> **Task item**: Go through the listing below and list every line with "right".

> **Data for review**:
>>>>>

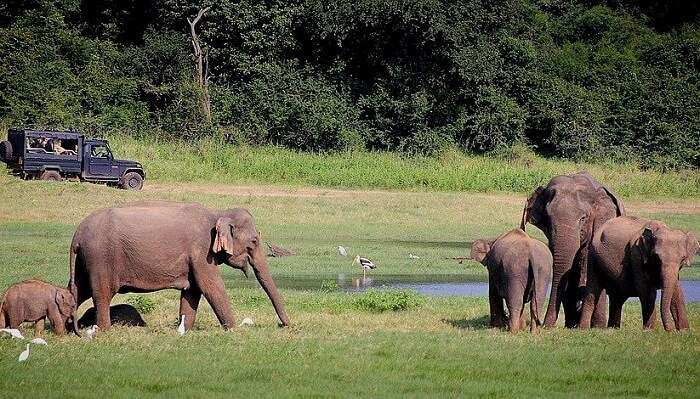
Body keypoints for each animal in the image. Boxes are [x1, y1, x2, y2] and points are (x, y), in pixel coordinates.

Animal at [68, 202, 290, 332]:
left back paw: (69, 328)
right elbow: (210, 286)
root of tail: (77, 235)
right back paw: (104, 330)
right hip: (101, 258)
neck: (218, 213)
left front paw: (185, 330)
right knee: (102, 293)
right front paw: (234, 330)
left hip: (85, 261)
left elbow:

<<<<<

> **Exercise output**:
right elbow: (210, 286)
right back paw: (104, 330)
right hip: (101, 258)
right knee: (102, 293)
right front paw: (234, 330)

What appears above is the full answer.